Building Equivariant Models#

By default, when a trainable Circuit is passed to a QuantumModel through the circuit_structure, all its parameters are considered independent. In some cases, however, one might want to just have a handful of independent parameters that are recombined in several different location inside the gates of your trainable quantum circuit.

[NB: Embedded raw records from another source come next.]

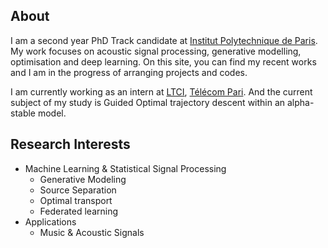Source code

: ## About
I am a second year PhD Track candidate at [Institut Polytechnique de Paris](https://www.ip-paris.fr/en). My work focuses on acoustic signal processing, generative modelling, optimisation and deep learning. On this site, you can find my recent works and I am in the progress of arranging projects and codes.  

I am currently working as an intern at [LTCI](https://www.telecom-paris.fr/fr/recherche/labos/traitement-information-ltci), [Télécom Pari](https://www.telecom-paris.fr/). And the current subject of my study is Guided Optimal trajectory descent within an alpha-stable model.

## Research Interests
- Machine Learning & Statistical Signal Processing
    - Generative Modeling
    - Source Separation
    - Optimal transport
    - Federated learning
- Applications
    - Music & Acoustic Signals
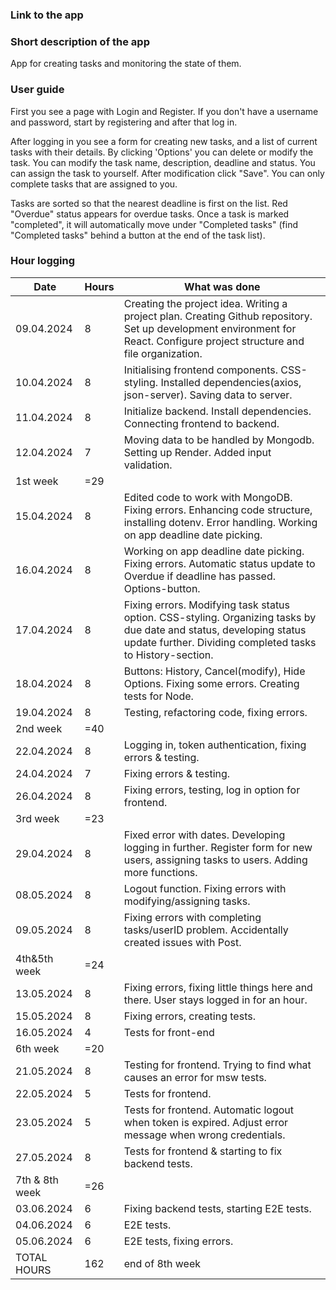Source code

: ### Link to the app

### Short description of the app
App for creating tasks and monitoring the state of them. 

### User guide
First you see a page with Login and Register. If you don't have a username and password, start by registering and after that log in. 

After logging in you see a form for creating new tasks, and a list of current tasks with their details.
By clicking 'Options' you can delete or modify the task. You can modify the task name, description, deadline and status. You can assign the task to yourself. After modification click "Save". 
You can only complete tasks that are assigned to you. 

Tasks are sorted so that the nearest deadline is first on the list. Red "Overdue" status appears for overdue tasks. Once a task is marked "completed", it will automatically move under "Completed tasks" (find "Completed tasks" behind a button at the end of the task list).

### Hour logging 
| Date | Hours | What was done |
|----------|----------|----------|
| 09.04.2024 | 8 | Creating the project idea. Writing a project plan. Creating Github repository. Set up development environment for React. Configure project structure and file organization.|
| 10.04.2024 | 8 | Initialising frontend components. CSS-styling. Installed dependencies(axios, json-server). Saving data to server. |
| 11.04.2024 | 8 | Initialize backend. Install dependencies. Connecting frontend to backend. |
| 12.04.2024 | 7 | Moving data to be handled by Mongodb. Setting up Render. Added input validation. |
| 1st week | =29 |  |
| 15.04.2024 | 8 | Edited code to work with MongoDB. Fixing errors. Enhancing code structure, installing dotenv. Error handling. Working on app deadline date picking.|
| 16.04.2024 | 8 | Working on app deadline date picking. Fixing errors. Automatic status update to Overdue if deadline has passed. Options-button. |
| 17.04.2024 | 8 | Fixing errors. Modifying task status option. CSS-styling. Organizing tasks by due date and status, developing status update further. Dividing completed tasks to History-section. |
| 18.04.2024 | 8 | Buttons: History, Cancel(modify), Hide Options. Fixing some errors. Creating tests for Node. |
| 19.04.2024 | 8 | Testing, refactoring code, fixing errors. |
| 2nd week | =40 |  |
| 22.04.2024 | 8 | Logging in, token authentication, fixing errors & testing. |
| 24.04.2024 | 7 | Fixing errors & testing. |
| 26.04.2024 | 8 | Fixing errors, testing, log in option for frontend. |
| 3rd week | =23 |  |
| 29.04.2024 | 8 | Fixed error with dates. Developing logging in further. Register form for new users, assigning tasks to users. Adding more functions. |
| 08.05.2024 | 8 | Logout function. Fixing errors with modifying/assigning tasks. |
| 09.05.2024 | 8 | Fixing errors with completing tasks/userID problem. Accidentally created issues with Post. |
| 4th&5th week | =24 |  |
| 13.05.2024 | 8 | Fixing errors, fixing little things here and there. User stays logged in for an hour. |
| 15.05.2024 | 8 | Fixing errors, creating tests. |
| 16.05.2024 | 4 | Tests for front-end |
| 6th week | =20 |  |
| 21.05.2024 | 8 | Testing for frontend. Trying to find what causes an error for msw tests. |
| 22.05.2024 | 5 | Tests for frontend. |
| 23.05.2024 | 5 | Tests for frontend. Automatic logout when token is expired. Adjust error message when wrong credentials. |
| 27.05.2024 | 8 | Tests for frontend & starting to fix backend tests. |
| 7th & 8th week | =26 |  |
| 03.06.2024 | 6 | Fixing backend tests, starting E2E tests. |
| 04.06.2024 | 6 | E2E tests. |
| 05.06.2024 | 6 | E2E tests, fixing errors. |
| TOTAL HOURS | 162 | end of 8th week |

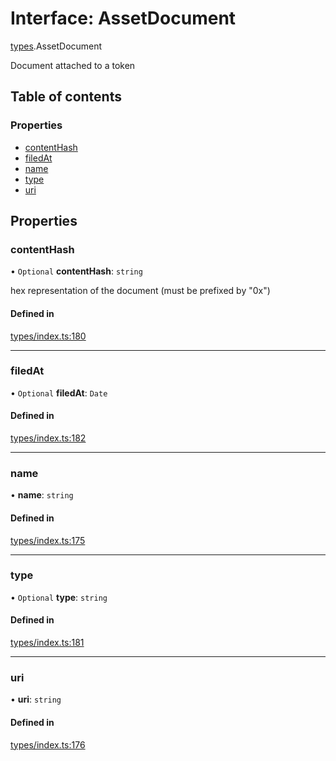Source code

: # Interface: AssetDocument

[types](../wiki/types).AssetDocument

Document attached to a token

## Table of contents

### Properties

- [contentHash](../wiki/types.AssetDocument#contenthash)
- [filedAt](../wiki/types.AssetDocument#filedat)
- [name](../wiki/types.AssetDocument#name)
- [type](../wiki/types.AssetDocument#type)
- [uri](../wiki/types.AssetDocument#uri)

## Properties

### contentHash

• `Optional` **contentHash**: `string`

hex representation of the document (must be prefixed by "0x")

#### Defined in

[types/index.ts:180](https://github.com/PolymeshAssociation/polymesh-sdk/blob/95e180d2/src/types/index.ts#L180)

___

### filedAt

• `Optional` **filedAt**: `Date`

#### Defined in

[types/index.ts:182](https://github.com/PolymeshAssociation/polymesh-sdk/blob/95e180d2/src/types/index.ts#L182)

___

### name

• **name**: `string`

#### Defined in

[types/index.ts:175](https://github.com/PolymeshAssociation/polymesh-sdk/blob/95e180d2/src/types/index.ts#L175)

___

### type

• `Optional` **type**: `string`

#### Defined in

[types/index.ts:181](https://github.com/PolymeshAssociation/polymesh-sdk/blob/95e180d2/src/types/index.ts#L181)

___

### uri

• **uri**: `string`

#### Defined in

[types/index.ts:176](https://github.com/PolymeshAssociation/polymesh-sdk/blob/95e180d2/src/types/index.ts#L176)
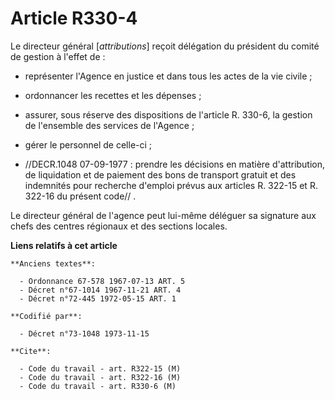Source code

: # Article R330-4

Le directeur général [*attributions*] reçoit délégation du président du comité de gestion à l'effet de :

- représenter l'Agence en justice et dans tous les actes de la vie civile ;

- ordonnancer les recettes et les dépenses ;

- assurer, sous réserve des dispositions de l'article R. 330-6, la gestion de l'ensemble des services de l'Agence ;

- gérer le personnel de celle-ci ;

- //DECR.1048 07-09-1977 : prendre les décisions en matière d'attribution, de liquidation et de paiement des bons de
transport gratuit et des indemnités pour recherche d'emploi prévus aux articles R. 322-15 et R. 322-16 du présent code// .

Le directeur général de l'agence peut lui-même déléguer sa signature aux chefs des centres régionaux et des sections locales.

**Liens relatifs à cet article**

	**Anciens textes**:

	  - Ordonnance 67-578 1967-07-13 ART. 5
	  - Décret n°67-1014 1967-11-21 ART. 4
	  - Décret n°72-445 1972-05-15 ART. 1

	**Codifié par**:

	  - Décret n°73-1048 1973-11-15

	**Cite**:

	  - Code du travail - art. R322-15 (M)
	  - Code du travail - art. R322-16 (M)
	  - Code du travail - art. R330-6 (M)
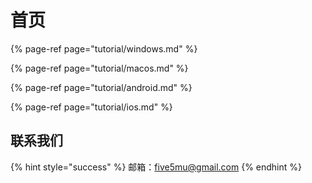 # 首页

{% page-ref page="tutorial/windows.md" %}

{% page-ref page="tutorial/macos.md" %}

{% page-ref page="tutorial/android.md" %}

{% page-ref page="tutorial/ios.md" %}

## 联系我们  

{% hint style="success" %}
邮箱：[five5mu@gmail.com](mailto:five5mu@gmail.com)​
{% endhint %}

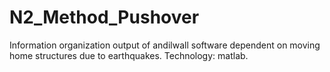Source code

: # N2_Method_Pushover

Information organization output of andilwall software dependent on moving home structures due to earthquakes.
Technology: matlab.
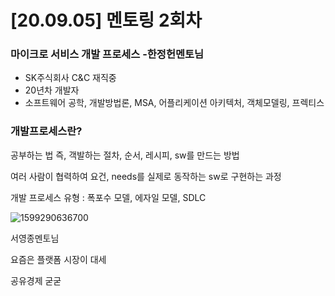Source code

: # [20.09.05] 멘토링 2회차

### 마이크로 서비스 개발 프로세스 -한정헌멘토님

- SK주식회사 C&C 재직중
- 20년차 개발자 
- 소프트웨어 공학, 개발방법론, MSA, 어플리케이션 아키텍처, 객체모델링, 프렉티스



###  개발프로세스란?

공부하는 법 즉, 객발하는 절차, 순서, 레시피, sw를 만드는 방법

여러 사람이 협력하여 요건, needs를 실제로 동작하는 sw로 구현하는 과정



개발 프로세스 유형 : 폭포수 모델, 에자일 모델, SDLC





![1599290636700](C:\Users\SAMSUNG\AppData\Roaming\Typora\typora-user-images\1599290636700.png)







서영종멘토님

요즘은 플랫폼 시장이 대세

공유경제 굳굳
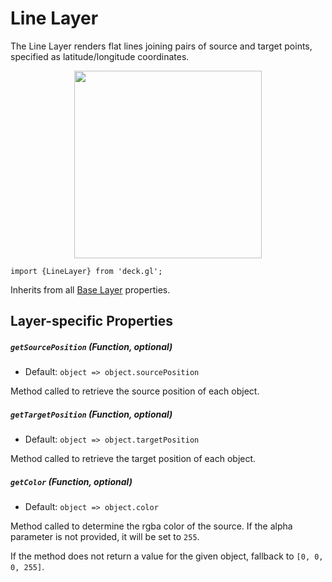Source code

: # Line Layer

The Line Layer renders flat lines joining pairs of source and target points,
specified as latitude/longitude coordinates.

<div align="center">
  <img height="300" src="/demo/src/static/images/demo-thumb-line.jpg" />
</div>

    import {LineLayer} from 'deck.gl';

Inherits from all [Base Layer](/docs/layers/base-layer.md) properties.

## Layer-specific Properties

##### `getSourcePosition` (Function, optional)

- Default: `object => object.sourcePosition`

Method called to retrieve the source position of each object.

##### `getTargetPosition` (Function, optional)

- Default: `object => object.targetPosition`

Method called to retrieve the target position of each object.

##### `getColor` (Function, optional)

- Default: `object => object.color`

Method called to determine the rgba color of the source. If the alpha parameter
is not provided, it will be set to `255`.

If the method does not return a value for the given object, fallback to
`[0, 0, 0, 255]`.
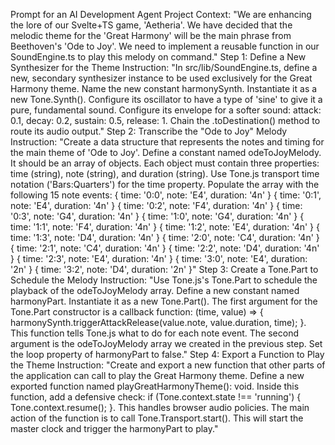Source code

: Prompt for an AI Development Agent
Project Context:
"We are enhancing the lore of our Svelte+TS game, 'Aetheria'. We have decided that the melodic theme for the 'Great Harmony' will be the main phrase from Beethoven's 'Ode to Joy'. We need to implement a reusable function in our SoundEngine.ts to play this melody on command."
Step 1: Define a New Synthesizer for the Theme
Instruction:
"In src/lib/SoundEngine.ts, define a new, secondary synthesizer instance to be used exclusively for the Great Harmony theme.
Name the new constant harmonySynth.
Instantiate it as a new Tone.Synth().
Configure its oscillator to have a type of 'sine' to give it a pure, fundamental sound.
Configure its envelope for a softer sound: attack: 0.1, decay: 0.2, sustain: 0.5, release: 1.
Chain the .toDestination() method to route its audio output."
Step 2: Transcribe the "Ode to Joy" Melody
Instruction:
"Create a data structure that represents the notes and timing for the main theme of 'Ode to Joy'.
Define a constant named odeToJoyMelody.
It should be an array of objects.
Each object must contain three properties: time (string), note (string), and duration (string).
Use Tone.js transport time notation ('Bars:Quarters') for the time property.
Populate the array with the following 15 note events:
{ time: '0:0', note: 'E4', duration: '4n' }
{ time: '0:1', note: 'E4', duration: '4n' }
{ time: '0:2', note: 'F4', duration: '4n' }
{ time: '0:3', note: 'G4', duration: '4n' }
{ time: '1:0', note: 'G4', duration: '4n' }
{ time: '1:1', note: 'F4', duration: '4n' }
{ time: '1:2', note: 'E4', duration: '4n' }
{ time: '1:3', note: 'D4', duration: '4n' }
{ time: '2:0', note: 'C4', duration: '4n' }
{ time: '2:1', note: 'C4', duration: '4n' }
{ time: '2:2', note: 'D4', duration: '4n' }
{ time: '2:3', note: 'E4', duration: '4n' }
{ time: '3:0', note: 'E4', duration: '2n' }
{ time: '3:2', note: 'D4', duration: '2n' }"
Step 3: Create a Tone.Part to Schedule the Melody
Instruction:
"Use Tone.js's Tone.Part to schedule the playback of the odeToJoyMelody array.
Define a new constant named harmonyPart.
Instantiate it as a new Tone.Part().
The first argument for the Tone.Part constructor is a callback function: (time, value) => { harmonySynth.triggerAttackRelease(value.note, value.duration, time); }. This function tells Tone.js what to do for each note event.
The second argument is the odeToJoyMelody array we created in the previous step.
Set the loop property of harmonyPart to false."
Step 4: Export a Function to Play the Theme
Instruction:
"Create and export a new function that other parts of the application can call to play the Great Harmony theme.
Define a new exported function named playGreatHarmonyTheme(): void.
Inside this function, add a defensive check: if (Tone.context.state !== 'running') { Tone.context.resume(); }. This handles browser audio policies.
The main action of the function is to call Tone.Transport.start(). This will start the master clock and trigger the harmonyPart to play."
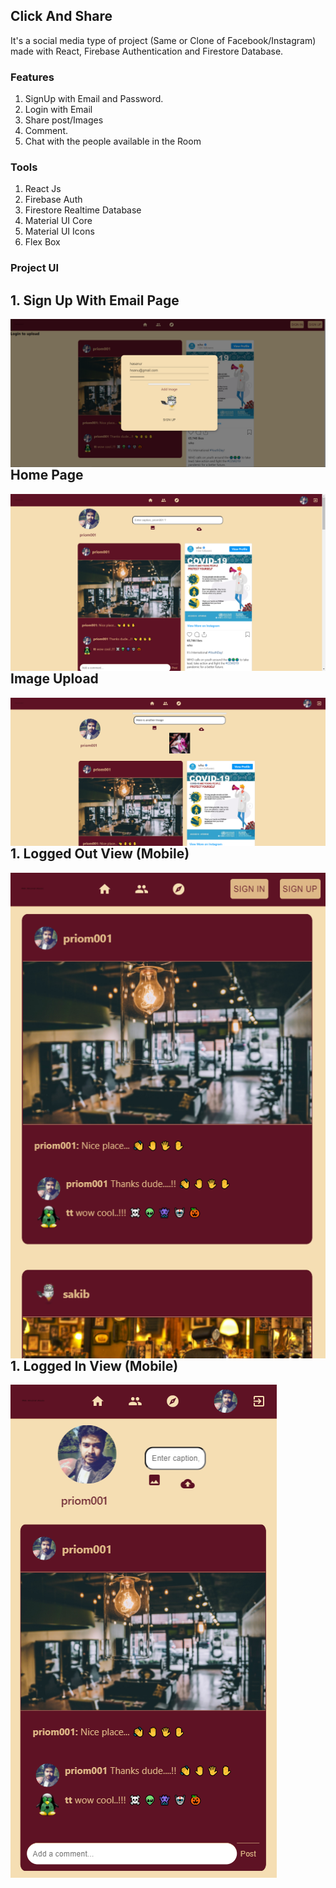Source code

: ## Click And Share

It's a social media type of project (Same or Clone of Facebook/Instagram) made with React, Firebase Authentication and Firestore Database.

### Features

1. SignUp with Email and Password.
2. Login with Email
3. Share post/Images
4. Comment.
5. Chat with the people available in the Room

### Tools

1. React Js
2. Firebase Auth
3. Firestore Realtime Database
4. Material UI Core
5. Material UI Icons
6. Flex Box

### Project UI

## 1. Sign Up With Email Page

<img align="left" alt="priom7" src="https://github.com/Priom7/Click-Share-My-Gram-Social-Media-/blob/master/UI%20Screen%20Shots/my-gram-4.png" />

<hr/>

## Home Page

<img align="left" alt="priom7" src="https://github.com/Priom7/Click-Share-My-Gram-Social-Media-/blob/master/UI%20Screen%20Shots/my-gram.png" />

<hr/>

## Image Upload

<img align="left" alt="priom7" src="https://github.com/Priom7/Click-Share-My-Gram-Social-Media-/blob/master/UI%20Screen%20Shots/my-gram-2.png" />

<hr/>

## 1. Logged Out View (Mobile)

<img align="left" alt="priom7" src="https://github.com/Priom7/Click-Share-My-Gram-Social-Media-/blob/master/UI%20Screen%20Shots/my-gram-5.png" />

<hr/>

## 1. Logged In View (Mobile)

<img align="left" alt="priom7" src="https://github.com/Priom7/Click-Share-My-Gram-Social-Media-/blob/master/UI%20Screen%20Shots/my-gram-6.PNG" />
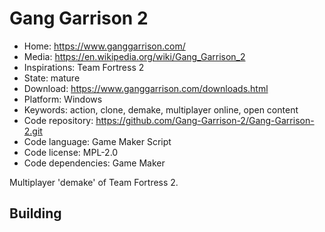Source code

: # Gang Garrison 2

- Home: https://www.ganggarrison.com/
- Media: https://en.wikipedia.org/wiki/Gang_Garrison_2
- Inspirations: Team Fortress 2
- State: mature
- Download: https://www.ganggarrison.com/downloads.html
- Platform: Windows
- Keywords: action, clone, demake, multiplayer online, open content
- Code repository: https://github.com/Gang-Garrison-2/Gang-Garrison-2.git
- Code language: Game Maker Script
- Code license: MPL-2.0
- Code dependencies: Game Maker

Multiplayer 'demake' of Team Fortress 2.

## Building
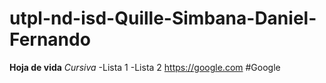 # utpl-nd-isd-Quille-Simbana-Daniel-Fernando
**Hoja de vida**
*Cursiva*
-Lista 1
-Lista 2
https://google.com #Google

For this reason Qiboml allows for the definition of custom circuits by means of user-defined functions, that can be added together with encoders and plain circuits to the circuit_structure. For example, one can define a circuit with only three independent parameters that are recombined in several gates:

import torch

# this defines 3 independent parameters
def my_equivariant_circuit(th, phi, lam):
   c = Circuit(2)
   delta = 2 * torch.cos(phi) + lam**2
   gamma = lam * torch.exp(th / 2)
   c.add([gates.RZ(i, theta=th) for i in range(2)])
   c.add([gates.RX(i, theta=lam) for i in range(2)])
   c.add([gates.RY(i, theta=phi) for i in range(2)])
   c.add(gates.RZ(0, theta=delta))
   c.add(gates.RX(1, theta=gamma))
   return c

and then pass it to the QuantumModel through its circuit_structure argument:

from qiboml.interfaces.pytorch import QuantumModel

model = QuantumModel(
   circuit_structure = [my_encoder, my_equivariant_circuit, my_plain_circuit],
   decoding = my_decoding,
)

Note that, first, inside of your function you should use only operations that are compatible with the interface you are planning to use. Therefore, torch operations with the torch interface and keras or tensorflow operations with the keras interface. Second, that the each input to your custom function has to be a scalar, thus one argument is expected, for each independent parameter you wish to declare.